[Assigned task] Report how many lines of the items below contain the string "extract", counting only matches with the same case. Give the number alone.

(Items stored from a collection)
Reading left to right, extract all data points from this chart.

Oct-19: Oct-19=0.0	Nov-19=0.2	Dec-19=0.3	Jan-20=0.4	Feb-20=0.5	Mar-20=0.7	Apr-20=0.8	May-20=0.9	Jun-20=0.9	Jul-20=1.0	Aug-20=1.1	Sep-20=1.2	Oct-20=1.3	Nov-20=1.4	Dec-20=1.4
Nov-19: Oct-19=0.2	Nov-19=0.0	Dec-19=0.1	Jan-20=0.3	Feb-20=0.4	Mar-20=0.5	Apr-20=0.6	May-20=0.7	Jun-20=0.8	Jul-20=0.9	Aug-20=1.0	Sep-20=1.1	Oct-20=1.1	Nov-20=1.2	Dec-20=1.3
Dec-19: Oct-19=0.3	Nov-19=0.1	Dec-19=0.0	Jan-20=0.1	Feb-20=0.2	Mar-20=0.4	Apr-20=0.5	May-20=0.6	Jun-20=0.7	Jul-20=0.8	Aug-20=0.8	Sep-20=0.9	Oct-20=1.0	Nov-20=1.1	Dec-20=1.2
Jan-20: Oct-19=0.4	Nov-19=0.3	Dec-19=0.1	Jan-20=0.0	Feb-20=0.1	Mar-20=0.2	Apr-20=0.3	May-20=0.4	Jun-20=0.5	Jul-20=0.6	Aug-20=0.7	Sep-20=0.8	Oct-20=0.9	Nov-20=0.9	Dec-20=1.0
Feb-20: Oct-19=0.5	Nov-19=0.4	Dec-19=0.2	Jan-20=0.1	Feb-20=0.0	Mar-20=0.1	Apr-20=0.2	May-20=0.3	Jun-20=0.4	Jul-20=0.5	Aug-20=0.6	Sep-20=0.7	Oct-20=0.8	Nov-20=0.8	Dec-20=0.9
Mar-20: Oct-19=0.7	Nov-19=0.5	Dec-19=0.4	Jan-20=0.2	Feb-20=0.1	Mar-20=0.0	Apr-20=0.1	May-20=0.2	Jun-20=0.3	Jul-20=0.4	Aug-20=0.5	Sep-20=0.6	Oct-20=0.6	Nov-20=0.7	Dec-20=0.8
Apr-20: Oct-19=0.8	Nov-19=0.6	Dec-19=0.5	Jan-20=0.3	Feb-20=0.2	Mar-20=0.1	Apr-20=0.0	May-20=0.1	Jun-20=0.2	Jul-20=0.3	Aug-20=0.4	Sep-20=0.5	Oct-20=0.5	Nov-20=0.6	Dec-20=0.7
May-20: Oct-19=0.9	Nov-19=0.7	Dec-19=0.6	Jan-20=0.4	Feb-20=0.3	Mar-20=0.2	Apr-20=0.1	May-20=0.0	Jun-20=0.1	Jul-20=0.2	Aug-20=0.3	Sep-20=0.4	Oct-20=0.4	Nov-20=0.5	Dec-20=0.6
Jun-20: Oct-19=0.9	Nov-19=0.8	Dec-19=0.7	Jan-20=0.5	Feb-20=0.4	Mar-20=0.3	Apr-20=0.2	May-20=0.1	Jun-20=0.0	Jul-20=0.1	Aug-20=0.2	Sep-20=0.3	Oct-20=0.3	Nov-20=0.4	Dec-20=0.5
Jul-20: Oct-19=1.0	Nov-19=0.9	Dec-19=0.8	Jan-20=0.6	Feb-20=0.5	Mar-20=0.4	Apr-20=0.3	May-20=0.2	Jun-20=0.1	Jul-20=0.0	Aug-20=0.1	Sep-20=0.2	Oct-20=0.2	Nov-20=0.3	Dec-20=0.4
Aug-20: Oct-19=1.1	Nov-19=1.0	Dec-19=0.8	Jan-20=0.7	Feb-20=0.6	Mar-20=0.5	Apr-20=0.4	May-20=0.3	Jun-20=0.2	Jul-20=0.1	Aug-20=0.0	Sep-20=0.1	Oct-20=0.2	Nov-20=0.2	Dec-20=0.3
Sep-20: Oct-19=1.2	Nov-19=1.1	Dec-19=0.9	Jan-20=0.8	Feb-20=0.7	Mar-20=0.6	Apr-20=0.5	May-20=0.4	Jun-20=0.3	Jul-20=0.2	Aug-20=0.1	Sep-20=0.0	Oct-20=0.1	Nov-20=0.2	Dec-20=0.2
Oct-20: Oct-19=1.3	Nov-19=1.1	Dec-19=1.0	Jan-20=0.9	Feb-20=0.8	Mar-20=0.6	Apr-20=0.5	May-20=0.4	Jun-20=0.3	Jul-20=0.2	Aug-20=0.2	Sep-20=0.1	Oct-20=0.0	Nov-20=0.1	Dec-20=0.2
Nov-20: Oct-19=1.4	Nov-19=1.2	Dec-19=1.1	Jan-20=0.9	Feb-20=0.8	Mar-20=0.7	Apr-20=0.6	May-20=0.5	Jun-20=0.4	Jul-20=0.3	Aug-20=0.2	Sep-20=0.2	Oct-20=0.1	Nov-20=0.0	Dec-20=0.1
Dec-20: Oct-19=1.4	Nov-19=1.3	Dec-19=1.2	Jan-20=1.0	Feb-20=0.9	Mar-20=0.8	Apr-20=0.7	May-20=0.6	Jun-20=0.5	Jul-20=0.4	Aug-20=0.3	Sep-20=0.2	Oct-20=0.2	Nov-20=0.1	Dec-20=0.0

[Output below] 1